Before Tottenham’s defeats at Everton and Leicester, the idea that Ange PostoCcoou’s side were in danger of being sucked into a relegation battle was still fanciful, more of a provocative talking point for pundits and fans alike. rivals than a serious consideration.
Now, however, it’s hard to avoid the conclusion that Spurs are truly falling contenders after following a 3-2 defeat at Goodison Park with a 2-1 home defeat to the Foxes.
Everton had won just one of their previous 12 league games, while Leicester entered Sunday’s meeting on the back of seven consecutive defeats, with one win in their last 14 top-flight matches; No wonder the concept of ‘Dr. Tottenham’ suddenly became mainstream.
Postecoglou’s side still have an eight-point cushion at the bottom three, but they are in freefall and it has reached the point where you wonder where their next league win is coming from.
Next up is Sunday’s trip to Brentford, who are one of the league’s form teams at GTECH and have been comfortably top of the table for a run of back-to-back games in west London against the top four .
Meanwhile, Spurs conclude the opening phase of the Europa League at home to If Elfsborg on Thursday, needing a result to finish in the top eight and avoid an unwanted two-legged play-off next month.
With little prospect of significant rotation between games, PostoCoglou’s depleted squad is virtually guaranteed to be less fresh than the Bees next weekend.
Spurs’ concern is that such an exhausted and strained group of players cannot count on a result against anyone in the Premier League where the middle class is prosperous and the comfortable majority of clubs are well-coached, hard to beat and full of danger.
This season and last, the three newly promoted clubs have offered most opponents some breathing space, but Spurs have already lost at home to Ipswich (before their injury crisis took hold) and Leicester.
Postecoglou is confident Spurs’ form will pick up once their injured players return to fitness, which also appears to be the calculation of embattled chairman Daniel Levy, with the club yet to respond to the head coach’s repeated pleas for new signings this month.
But there’s no guarantee the return of the Spurs stars will be transformative, especially since there’s every chance the injuries will continue to pile up.
postcoglou’s remaining players have been pushed to the limit by months of midweek games with limited rotation, and the head coach revealed that “at least two” of his XI, including Pape Matar Sarr, do not were unfit to start against Leicester but ‘desperate’ to help the team.
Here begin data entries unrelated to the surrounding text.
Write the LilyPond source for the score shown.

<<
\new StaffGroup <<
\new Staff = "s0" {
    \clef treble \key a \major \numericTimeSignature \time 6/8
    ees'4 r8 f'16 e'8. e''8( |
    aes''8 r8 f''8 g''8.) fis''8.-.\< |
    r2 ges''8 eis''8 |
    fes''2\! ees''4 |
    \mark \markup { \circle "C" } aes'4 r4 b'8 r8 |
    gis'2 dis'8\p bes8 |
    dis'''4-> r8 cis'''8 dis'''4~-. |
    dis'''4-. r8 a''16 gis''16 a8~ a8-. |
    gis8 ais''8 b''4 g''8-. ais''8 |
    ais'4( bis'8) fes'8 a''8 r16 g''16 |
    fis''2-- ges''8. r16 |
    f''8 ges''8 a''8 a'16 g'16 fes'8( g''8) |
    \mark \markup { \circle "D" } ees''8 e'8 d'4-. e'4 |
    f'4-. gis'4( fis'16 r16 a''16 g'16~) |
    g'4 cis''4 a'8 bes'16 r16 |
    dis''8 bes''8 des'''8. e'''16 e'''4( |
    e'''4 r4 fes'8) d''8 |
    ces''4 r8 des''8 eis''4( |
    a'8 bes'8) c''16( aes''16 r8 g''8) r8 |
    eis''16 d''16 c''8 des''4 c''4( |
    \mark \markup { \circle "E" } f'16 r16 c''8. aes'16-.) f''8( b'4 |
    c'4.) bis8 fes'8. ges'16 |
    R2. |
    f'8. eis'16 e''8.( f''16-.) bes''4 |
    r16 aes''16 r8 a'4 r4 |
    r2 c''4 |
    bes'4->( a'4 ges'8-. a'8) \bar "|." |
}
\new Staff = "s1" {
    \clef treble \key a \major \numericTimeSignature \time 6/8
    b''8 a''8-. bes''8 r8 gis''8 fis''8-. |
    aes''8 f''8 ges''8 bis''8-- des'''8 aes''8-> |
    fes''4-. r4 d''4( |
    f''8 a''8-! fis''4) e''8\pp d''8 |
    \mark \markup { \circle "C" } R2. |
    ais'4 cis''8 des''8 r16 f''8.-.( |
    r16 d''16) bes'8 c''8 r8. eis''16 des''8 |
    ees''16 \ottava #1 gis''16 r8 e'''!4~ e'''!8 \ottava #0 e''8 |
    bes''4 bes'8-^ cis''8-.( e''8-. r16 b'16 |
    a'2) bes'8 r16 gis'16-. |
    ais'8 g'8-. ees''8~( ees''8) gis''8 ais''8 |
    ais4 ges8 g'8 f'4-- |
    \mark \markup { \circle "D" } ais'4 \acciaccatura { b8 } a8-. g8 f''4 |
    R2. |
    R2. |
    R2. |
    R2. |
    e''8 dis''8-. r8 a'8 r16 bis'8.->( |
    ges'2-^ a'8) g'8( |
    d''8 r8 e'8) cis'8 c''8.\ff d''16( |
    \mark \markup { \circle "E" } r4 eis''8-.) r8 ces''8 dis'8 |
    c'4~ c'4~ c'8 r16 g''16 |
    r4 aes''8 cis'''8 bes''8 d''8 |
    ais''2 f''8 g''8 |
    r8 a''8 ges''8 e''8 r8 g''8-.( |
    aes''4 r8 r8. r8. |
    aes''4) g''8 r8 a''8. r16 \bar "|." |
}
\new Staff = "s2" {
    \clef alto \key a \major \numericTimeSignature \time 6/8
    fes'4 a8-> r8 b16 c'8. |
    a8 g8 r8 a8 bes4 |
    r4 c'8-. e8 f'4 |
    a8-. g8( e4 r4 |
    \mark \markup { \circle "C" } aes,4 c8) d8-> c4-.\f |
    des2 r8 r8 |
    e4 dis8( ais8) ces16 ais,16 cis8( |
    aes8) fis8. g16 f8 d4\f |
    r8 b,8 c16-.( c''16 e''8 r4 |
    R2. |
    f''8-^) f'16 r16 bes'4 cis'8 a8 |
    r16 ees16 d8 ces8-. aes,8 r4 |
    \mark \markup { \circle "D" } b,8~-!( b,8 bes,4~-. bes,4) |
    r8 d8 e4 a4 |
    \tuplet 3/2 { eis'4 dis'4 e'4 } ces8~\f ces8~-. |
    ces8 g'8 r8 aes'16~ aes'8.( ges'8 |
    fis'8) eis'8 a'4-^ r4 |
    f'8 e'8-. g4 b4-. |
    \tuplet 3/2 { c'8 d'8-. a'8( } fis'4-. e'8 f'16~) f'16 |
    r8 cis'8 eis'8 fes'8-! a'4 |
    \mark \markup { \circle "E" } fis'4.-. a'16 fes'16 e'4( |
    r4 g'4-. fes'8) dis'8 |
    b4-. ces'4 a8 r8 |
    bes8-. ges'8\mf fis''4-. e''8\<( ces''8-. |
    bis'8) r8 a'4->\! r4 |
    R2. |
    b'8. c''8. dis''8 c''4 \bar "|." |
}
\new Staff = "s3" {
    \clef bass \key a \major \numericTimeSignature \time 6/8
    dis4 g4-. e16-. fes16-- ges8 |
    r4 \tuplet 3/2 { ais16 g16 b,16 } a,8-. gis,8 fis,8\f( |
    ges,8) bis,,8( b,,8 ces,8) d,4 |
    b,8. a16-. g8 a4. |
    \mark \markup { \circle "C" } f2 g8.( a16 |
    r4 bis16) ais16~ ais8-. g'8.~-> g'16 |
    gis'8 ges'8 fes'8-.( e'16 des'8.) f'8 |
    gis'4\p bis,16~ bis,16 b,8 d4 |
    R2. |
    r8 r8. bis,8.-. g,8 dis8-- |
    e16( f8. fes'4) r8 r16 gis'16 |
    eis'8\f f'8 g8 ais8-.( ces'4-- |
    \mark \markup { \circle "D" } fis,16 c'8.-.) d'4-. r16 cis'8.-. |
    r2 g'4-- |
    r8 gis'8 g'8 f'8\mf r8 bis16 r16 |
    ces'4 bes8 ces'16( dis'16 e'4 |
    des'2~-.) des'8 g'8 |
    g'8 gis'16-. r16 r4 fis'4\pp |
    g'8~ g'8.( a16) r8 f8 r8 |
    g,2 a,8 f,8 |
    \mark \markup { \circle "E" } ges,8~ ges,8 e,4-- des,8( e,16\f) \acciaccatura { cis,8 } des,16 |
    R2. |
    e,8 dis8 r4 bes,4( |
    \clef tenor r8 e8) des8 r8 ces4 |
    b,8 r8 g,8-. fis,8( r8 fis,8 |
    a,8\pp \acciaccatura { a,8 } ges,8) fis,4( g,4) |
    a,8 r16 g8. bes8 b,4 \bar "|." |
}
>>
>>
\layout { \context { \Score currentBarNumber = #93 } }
Sarr lasted 54 minutes before hooking up with Richarlison, who “felt his groin [and] should have come off at half-time,” according to Postecoglou.
The returns of centre-backs Cristian Romero and Micky van de Ven – the next two ‘taxi out of the ranks’, as the head coach likes to say – would be a huge boost, but they won’t help a son Heung- min jaded or Dejan Kuluski press forward, nor energize a creaking midfield.
While Spurs’ physical conditioning remains the biggest concern, there is also the psychology of their situation. They have made losing the league into a habit, taking just five points from a possible 33 and losing five of their last six top-flight matches.
Such a difficult trend is not easy to reverse, particularly when the Premier League is already a lost cause and everyone connected to the club seems to have pinned their hopes of salvaging the season across all three cup competitions.
There is no obvious solution for Spurs, leaving Levy, who was targeted again by supporters in the defeat to Leicester, in a tight situation.
Postecoglou is not primarily to blame for the crisis – which lies with the levy – but neither does he seem the ideal manager for their plight.
Australian and high-octane football are struggling to work with exhausted players and a limited rotation, but they will not compromise their approach in any way and would rather go down on their own terms.
The 59-year-old’s dismissal could further aggravate the situation given the lack of obvious alternatives.
It would be a huge risk to put an interim manager such as Ryan Mason in charge for a potential relegation scrap, but who realistically could he appoint now to save their season?
In all likelihood, Spurs will pick up enough points to move away from danger once their long list of injured players start to return to fitness and they could, as postcoglou believes, still be ‘something special’ this season in the cuts.
But such is Spurs’ disastrous form, their clear focus on other objectives and lack of an apparent remedy for the club (besides signing new players, which Levy appears reluctant to do), the threat of Relegation can no longer be thrown out of hand.
Spurs only need to ask Leicester, who also had 24 points from 23 games in 2022-10 and was widely considered too good to go down.
The Foxes took just 10 points from their last 15 games to finish 18th; Spurs have amassed 11 points from their last 15 league games, undoubtedly relegation form.